Ob es wirklich zur Wachablösung im Mai kommt, kann nach elf Spieltagen natürlich nicht endgültig beantwortet werden. Die Tücke des Spielplans will es so, dass noch Weihnachten die Weichen für die Bayern gestellt werden. Sie treffen ausgerechnet jetzt auf die beiden noch ungeschlagen Teams, könnten die Serien von Wolfsburg (Mittwoch) und Leverkusen (Samstag, Bayer am Mittwoch in Köln) beenden oder aber am Ende als der große Verlierer dastehen. Im Januar würden sie diese Bewährungsproben lieber angehen, nach einer kleinen Erholungspause und wieder mit dem Mittelfeldstrategen Joshua Kimmich, zumal jetzt vielleicht auch noch Leon Goretzka ausfällt. Das Fehlen des Mittelfeld.Duos Kimmich/Thiago (Wechsel nach Liverpool) wird deutlich. Eine Lösung für Trainer Hansi Flick bietet sich an: Abwehrchef David Alaba könnte er ins Mittelfeld vorziehen (da sieht sich Alaba sowieso), nachdem mit Boateng, Süle und Hernandez alle weiteren Innenverteidiger zur Verfügung stehen. Eine Aufholjagd im Frühjahr ist den Bayern immer zuzutrauen.
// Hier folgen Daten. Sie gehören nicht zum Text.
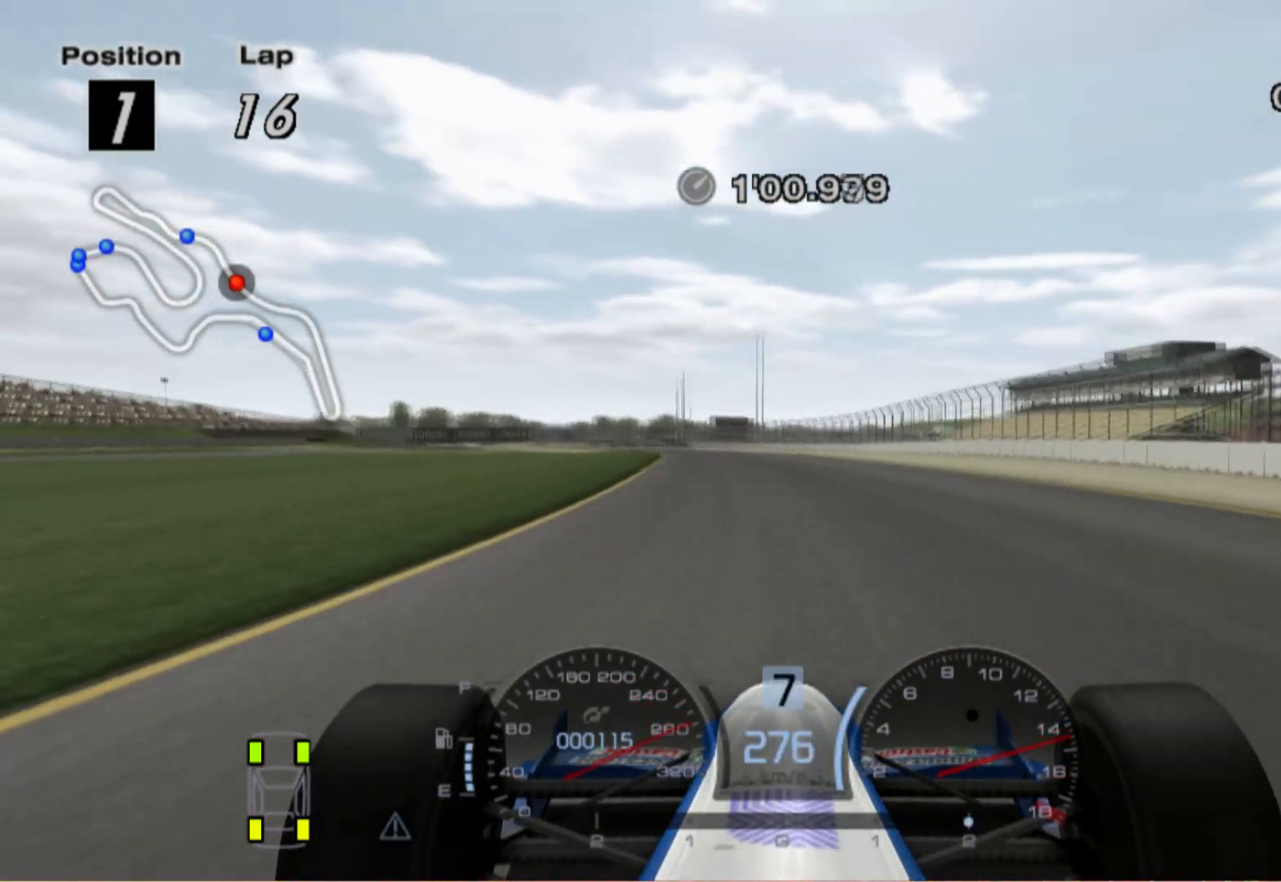
{"buttons": [], "left_stick": "center", "right_stick": "center", "events": [[140, "left_stick", "center"]]}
Die Erfolgswelle von Leverkusen und Wolfsburg ist schon erstaunlich, beide Klubs erlebten bisher noch kein Leistungstief, vor allem Bayer-Trainer Peter Bosz trotzte dem Verletzungspech und betätigte die Rotation virtuos und mit viel Glück. Wer auch immer zwangsläufig aufs Feld kam zeigte Bestform, so Torjäger Alario, der Neuzugang Schick ersetzen musste, wie auch Leon Bailey, der fast abgeschrieben war und ein erstaunliches Comeback hinlegte. Ähnliches in Leipzig, wo Trainer Julian Nagelsmann ein glückliches Händchen mit der jeweiligen Elf hat. Müdigkeit ist ein Fremdwort. In Wolfsburg gab es Knatsch mit Trainer Oliver Glasner, doch der ging spurlos am Team vorbei. So liest sich die Tabellenspitze mit Leverkusen, München, Leipzig, Wolfsburg im Moment ein bisschen seltsam. Wolfsburg bekommt es aber noch mit Dortmund und Leipzig zu tun.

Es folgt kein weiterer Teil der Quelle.